[Start of section]

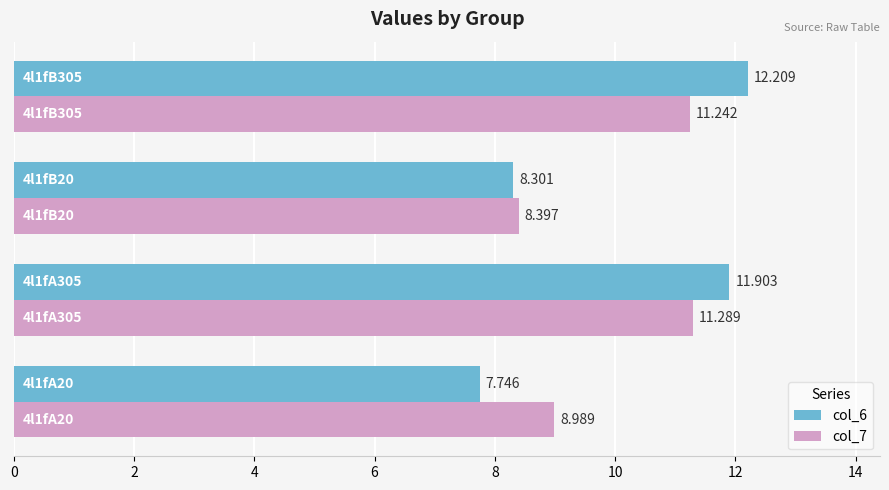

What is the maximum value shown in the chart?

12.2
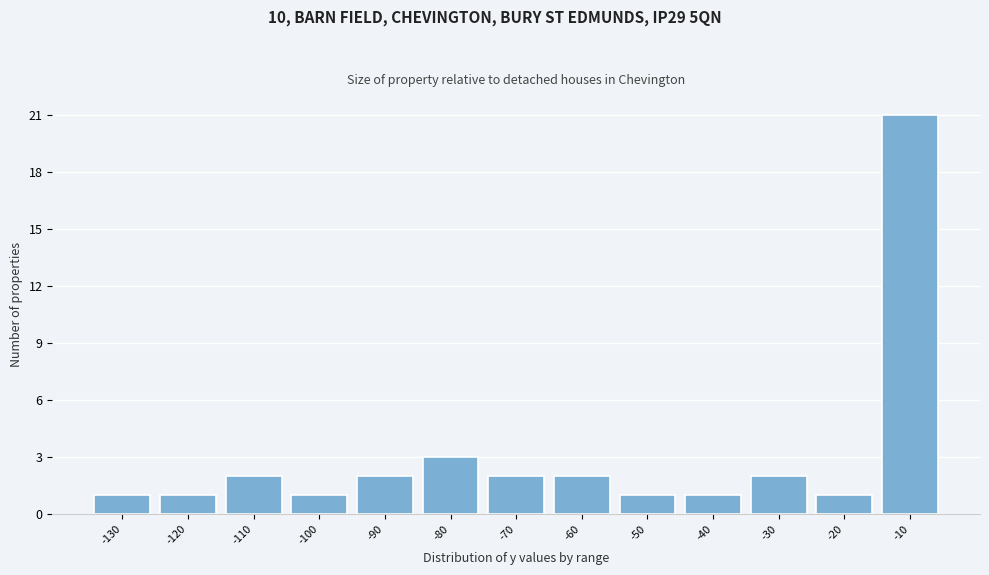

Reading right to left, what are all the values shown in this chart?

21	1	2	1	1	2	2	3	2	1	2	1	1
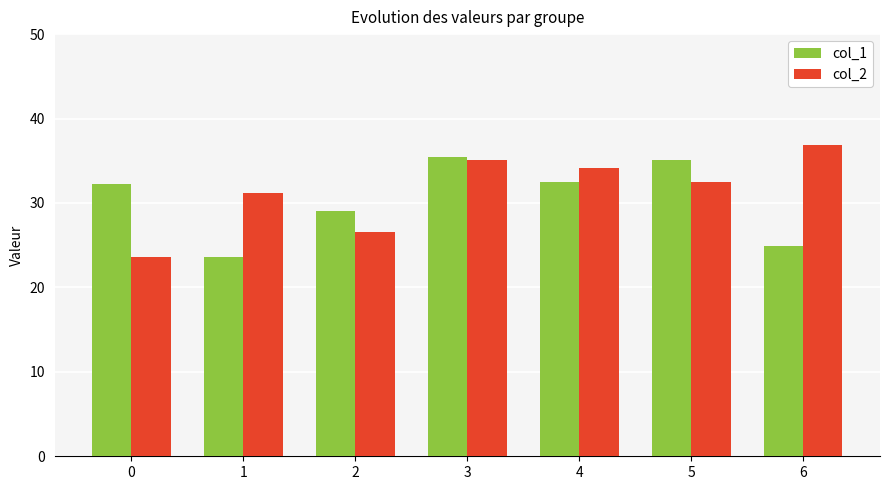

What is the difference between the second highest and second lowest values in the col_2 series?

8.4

[End of section]

» **EXERCISE**
Collect every line of the data above that contains the string "chart", matching its case exactly.

» **THE ANSWER**
What is the maximum value shown in the chart?
Reading right to left, what are all the values shown in this chart?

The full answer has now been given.